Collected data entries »
□ □ □ □ □

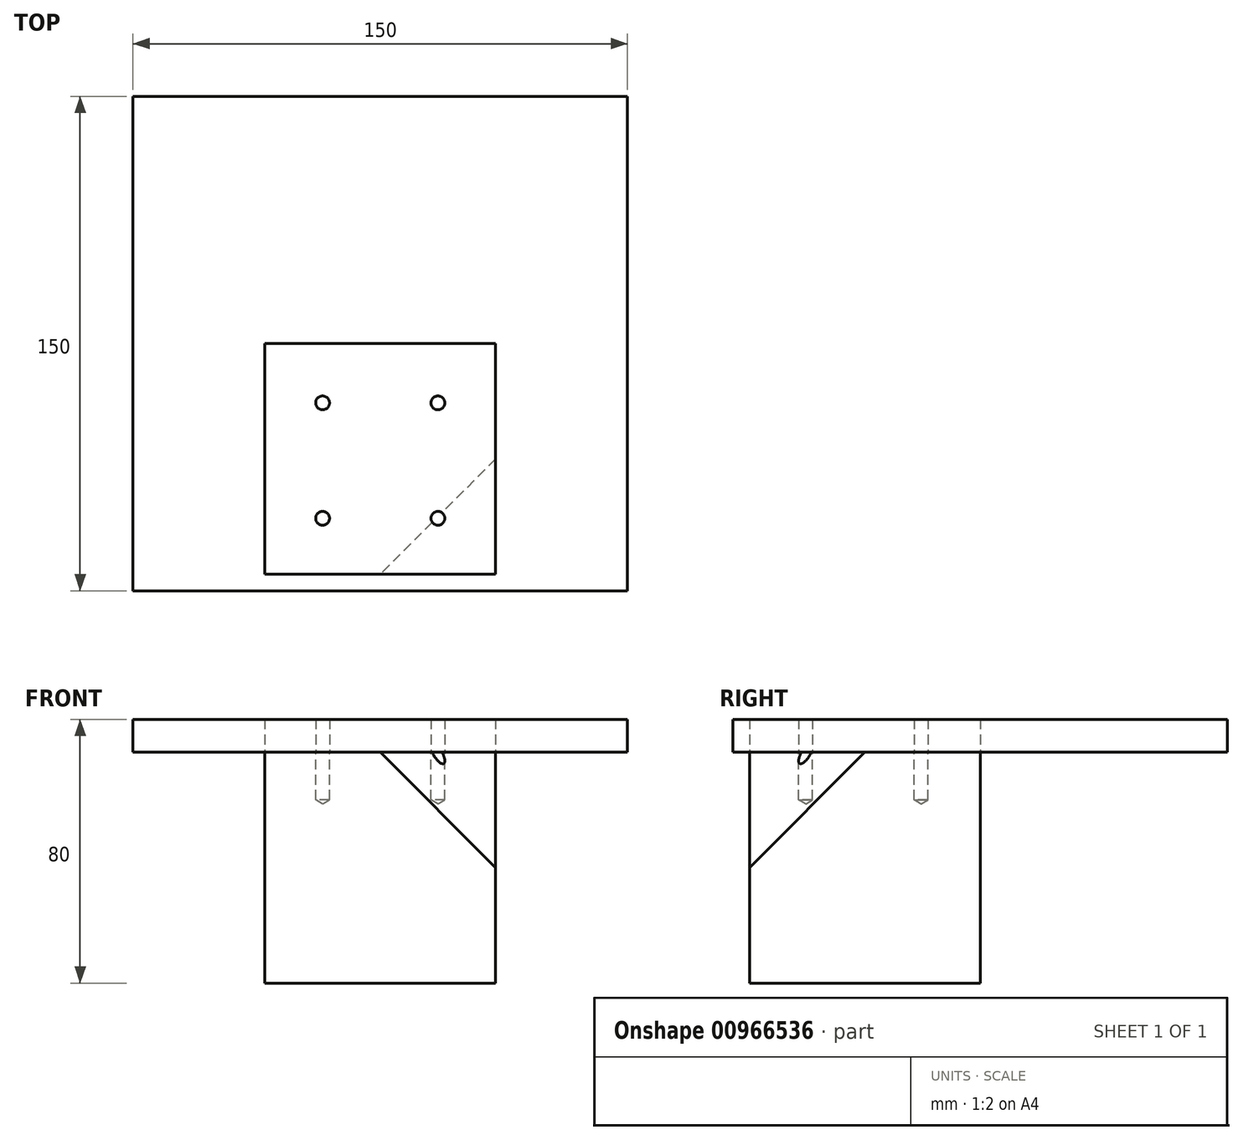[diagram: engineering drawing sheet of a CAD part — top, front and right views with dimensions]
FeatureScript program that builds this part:
annotation { "Feature Type Name" : "Feature", "Feature Type Description" : "" }
export const myFeature = defineFeature(function(context is Context, id is Id, definition is map)
    precondition{}
    {
        {
            var Q0;
            Q0=qCreatedBy(makeId("Front.planeOp"),FACE);
            var sketch = newSketch(context, id + "F0", { "sketchPlane" : qUnion([Q0])});
            skLineSegment(sketch, "E0.bottom", {"start": v(35, -35) * mm, "end": v(-35, -35) * mm});
            skLineSegment(sketch, "E0.top", {"start": v(35, 35) * mm, "end": v(-35, 35) * mm});
            skLineSegment(sketch, "E0.left", {"start": v(35, -35) * mm, "end": v(35, 35) * mm});
            skLineSegment(sketch, "E0.right", {"start": v(-35, -35) * mm, "end": v(-35, 35) * mm});
            skPoint(sketch, "E0.middle", {"position": v(0, 0) * mm});
            skSolve(sketch);
        }
        {
            var Q0;
            Q0=makeQuery(id+"F0.imprint","IMPRINT",FACE,{"disambiguationData":[TD([[makeQuery(id+"F0.imprint","IMPRINT",EDGE,{"derivedFrom":sQuery(id+"F0.wireOp",EDGE,"E0.bottom")}),-1.0]])]});
            extrude(context, id + "F1", {"entities" : qUnion([Q0]), "depth" : 70 * mm, "offsetDistance" : 25 * mm});
        }
        {
            var Q0;
            Q0=makeQuery(id+"F1.opExtrude","SWEPT_FACE",FACE,{"disambiguationData":[OSD([sQuery(id+"F0.wireOp",EDGE,"E0.top")])]});
            var sketch = newSketch(context, id + "F2", { "sketchPlane" : qUnion([Q0])});
            skPoint(sketch, "E1", {"position": v(-17.5, -18.01) * mm});
            skPoint(sketch, "E2", {"position": v(17.5, -18.01) * mm});
            skPoint(sketch, "E3", {"position": v(17.5, -53.01) * mm});
            skPoint(sketch, "E4", {"position": v(-17.5, -53.01) * mm});
            skSolve(sketch);
        }
        {
            var Q0;
            Q0=sQuery(id+"F2.wireOp",VERTEX,"E4");
            var Q1;
            Q1=sQuery(id+"F2.wireOp",VERTEX,"E1");
            var Q2;
            Q2=sQuery(id+"F2.wireOp",VERTEX,"E2");
            var Q3;
            Q3=sQuery(id+"F2.wireOp",VERTEX,"E3");
            var Q4;
            Q4=makeQuery(id+"F1.opExtrude","SWEPT_BODY",BODY,{"disambiguationData":[OSD([sQuery(id+"F0.wireOp",EDGE,"E0.bottom"),sQuery(id+"F0.wireOp",EDGE,"E0.top"),sQuery(id+"F0.wireOp",EDGE,"E0.left"),sQuery(id+"F0.wireOp",EDGE,"E0.right")])]});
            hole(context, id + "F3", {"style" : HoleStyle.SIMPLE, "endStyle" : HoleEndStyle.BLIND, "standardTappedOrClearance" : lookupTablePath({ "standard" : "ISO", "engagement" : "75%", "pitch" : "0.8 mm", "size" : "M5", "type" : "Tapped" }), "standardBlindInLast" : lookupTablePath({ "standard" : "ISO", "fit" : "Normal", "engagement" : "75%", "pitch" : "0.8 mm", "size" : "M5", "type" : "Clearance & tapped" }), "holeDiameter" : 4.2 * mm, "majorDiameter" : 5 * mm, "showTappedDepth" : true, "holeDepth" : 14.4 * mm, "isTappedThrough" : true, "tappedDepth" : 12 * mm, "tapClearance" : 3, "locations" : qUnion([Q0, Q1, Q2, Q3]), "scope" : qUnion([Q4])});
        }
        {
            var Q0;
            Q0=makeQuery(id+"F1.opExtrude","SWEPT_FACE",FACE,{"disambiguationData":[OSD([sQuery(id+"F0.wireOp",EDGE,"E0.top")])]});
            var sketch = newSketch(context, id + "F4", { "sketchPlane" : qUnion([Q0])});
            skPoint(sketch, "E5", {"position": v(0, -70) * mm});
            skPoint(sketch, "E6", {"position": v(35, -35) * mm});
            skSolve(sketch);
        }
        {
            var Q0;
            Q0=makeQuery(id+"F1.opExtrude","CAP_EDGE",EDGE,{"disambiguationData":[OSD([sQuery(id+"F0.wireOp",EDGE,"E0.left")])],"isStart":false});
            cPoint(context, id + "F5", {"entities" : qUnion([Q0]), "parameter" : 0.5});
        }
        {
            var Q0;
            Q0=sQuery(id+"F4.wireOp",VERTEX,"E5");
            var Q1;
            Q1=sQuery(id+"F4.wireOp",VERTEX,"E6");
            var Q2;
            Q2 = qCreatedBy(id + "F5" ,VERTEX);
            cPlane(context, id + "F6", {"entities" : qUnion([Q0, Q1, Q2]), "cplaneType" : CPlaneType.THREE_POINT, "offset" : 25 * mm, "width" : 150 * mm, "height" : 150 * mm});
        }
        {
            var Q0;
            Q0=qCreatedBy(id+"F6.planeOp",FACE);
            var sketch = newSketch(context, id + "F7", { "sketchPlane" : qUnion([Q0])});
            skLineSegment(sketch, "E7.bottom", {"start": v(-42.87, -49.5) * mm, "end": v(0, -49.5) * mm});
            skLineSegment(sketch, "E7.top", {"start": v(-42.87, 0) * mm, "end": v(0, 0) * mm});
            skLineSegment(sketch, "E7.left", {"start": v(-42.87, -49.5) * mm, "end": v(-42.87, 0) * mm});
            skLineSegment(sketch, "E7.right", {"start": v(0, -49.5) * mm, "end": v(0, 0) * mm});
            skSolve(sketch);
        }
        {
            var Q0;
            Q0=makeQuery(id+"F7.imprint","IMPRINT",FACE,{"disambiguationData":[TD([[makeQuery(id+"F7.imprint","IMPRINT",EDGE,{"derivedFrom":sQuery(id+"F7.wireOp",EDGE,"E7.bottom")}),1.0]])]});
            var Q1;
            Q1=makeQuery(id+"F1.opExtrude","CAP_VERTEX",VERTEX,{"disambiguationData":[OSD([sQuery(id+"F0.wireOp",EDGE,"E0.top"),sQuery(id+"F0.wireOp",EDGE,"E0.left")])],"isStart":false});
            extrude(context, id + "F8", {"entities" : qUnion([Q0]), "operationType" : NewBodyOperationType.REMOVE, "endBound" : BoundingType.UP_TO_VERTEX, "depth" : 25 * mm, "endBoundEntityVertex" : qUnion([Q1]), "offsetDistance" : 25 * mm});
        }
        {
            var Q0;
            {var subQ0=sQuery(id+"F0.wireOp",EDGE,"E0.top");Q0=makeQuery(id+"F4.imprint","IMPRINT",FACE,{"disambiguationData":[TD([[makeQuery(id+"F4.imprint","IMPRINT",EDGE,{"derivedFrom":makeQuery(id+"F1.opExtrude","CAP_EDGE",EDGE,{"disambiguationData":[OSD([subQ0])],"isStart":true})}),1.0]])]});}
            var sketch = newSketch(context, id + "F9", { "sketchPlane" : qUnion([Q0])});
            skLineSegment(sketch, "E8.bottom", {"start": v(-75, -75) * mm, "end": v(75, -75) * mm});
            skLineSegment(sketch, "E8.top", {"start": v(-75, 75) * mm, "end": v(75, 75) * mm});
            skLineSegment(sketch, "E8.left", {"start": v(-75, -75) * mm, "end": v(-75, 75) * mm});
            skLineSegment(sketch, "E8.right", {"start": v(75, -75) * mm, "end": v(75, 75) * mm});
            skPoint(sketch, "E8.middle", {"position": v(0, 0) * mm});
            skSolve(sketch);
        }
        {
            var Q0;
            Q0=makeQuery(id+"F9.imprint","IMPRINT",FACE,{"disambiguationData":[TD([[makeQuery(id+"F9.imprint","IMPRINT",EDGE,{"derivedFrom":sQuery(id+"F9.wireOp",EDGE,"E8.bottom")}),1.0]])]});
            var Q1;
            {var subQ0=sQuery(id+"F0.wireOp",EDGE,"E0.top");Q1=makeQuery(id+"F4.imprint","IMPRINT",FACE,{"disambiguationData":[TD([[makeQuery(id+"F4.imprint","IMPRINT",EDGE,{"derivedFrom":makeQuery(id+"F1.opExtrude","CAP_EDGE",EDGE,{"disambiguationData":[OSD([subQ0])],"isStart":true})}),1.0]])]});}
            extrude(context, id + "F10", {"entities" : qUnion([Q0, Q1]), "depth" : 10 * mm, "offsetDistance" : 25 * mm});
        }
    });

□ □ □ □ □

Written request » Collect every line of the CAD file records that contains the string "position".

The answer »
            skPoint(sketch, "E0.middle", {"position": v(0, 0) * mm});
            skPoint(sketch, "E1", {"position": v(-17.5, -18.01) * mm});
            skPoint(sketch, "E2", {"position": v(17.5, -18.01) * mm});
            skPoint(sketch, "E3", {"position": v(17.5, -53.01) * mm});
            skPoint(sketch, "E4", {"position": v(-17.5, -53.01) * mm});
            skPoint(sketch, "E5", {"position": v(0, -70) * mm});
            skPoint(sketch, "E6", {"position": v(35, -35) * mm});
            skPoint(sketch, "E8.middle", {"position": v(0, 0) * mm});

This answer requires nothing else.